With a simple import of the data into MATLAB, I plotted it. Struggling a bit with the roughly 20000 data points it had to churn through, it produced the exact frequency of sinewave I had setup on the scope. It worked!
Whoops, wrong way
After my brief moment of joy, I took another close look at the figure. It was inverted. Where the sinewave peaked on the right side of the scope, it was peaking on the left side of my figure. With a quick band-aid fix, I inverted the index. (Yes, this could have been done better, but I doubt the number of people using this will exceed Me, Myself and I).
for (size_t i = 0; i < bytes; i++)
{
/* Write time value, voltage value with inverted order in the column. */
size_t reversedIndex = bytes - 1 - i;
fprintf(writeFilePtr, "%9f, %6f\n",
x_origin + ((float)i * x_increment),
((y_reference - (float)IEEEEBlockData[reversedIndex]) * y_increment) - y_origin); // Inverted order in each column
}
This recreated the figure exactly as it was on the oscilloscope, meaning that I had properly transferred the data over USB!

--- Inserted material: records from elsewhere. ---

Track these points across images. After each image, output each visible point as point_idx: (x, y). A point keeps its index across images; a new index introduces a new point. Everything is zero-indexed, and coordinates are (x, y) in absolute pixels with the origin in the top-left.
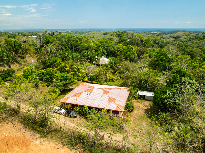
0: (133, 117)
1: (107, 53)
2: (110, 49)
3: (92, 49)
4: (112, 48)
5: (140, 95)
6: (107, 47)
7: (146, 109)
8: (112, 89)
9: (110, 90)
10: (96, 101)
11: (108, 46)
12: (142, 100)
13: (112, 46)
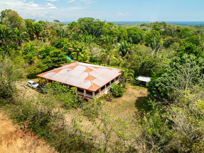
0: (117, 102)
1: (133, 41)
2: (137, 37)
3: (115, 35)
4: (139, 36)
5: (140, 81)
6: (133, 35)
7: (140, 96)
8: (100, 68)
9: (96, 68)
10: (73, 78)
11: (135, 34)
12: (141, 87)
13: (139, 34)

The data & figure in question:
The data acquired from the oscillocsope
(A sine wave corresponding to the generated wave on the oscilloscope)
Advantages over USB stick
There is one quite distinct advantage over the USB stick approach. You don’t need to mess with USB sticks. Quite simply open the program, select the options you wish to use and that’s it. A CSV data file is created in the executable directory, immediately available for export into MATLAB. Combine that with renaming the file (as my program does overwrite the last one), and some openfile commands in MATLAB, you can easily setup your MATLAB environment to use the shiny new data!
Conclusion
Honestly, this was an insane amount of fun. I’ve learned about a new protocol, managed to tinker with some interesting tooling and overall, just had a blast. I’m definitely far more familiar and comfortable with the programming side of embedded systems, that’s for sure. Still, I’ll want to improve the other aspects of the Embedded Systems field with my main project, the Game Controller, for which I built this tool in the first place.
I might add a few more things, and improve the overall program if Fontys wants to actually use it as tooling, but that’s a matter for another day.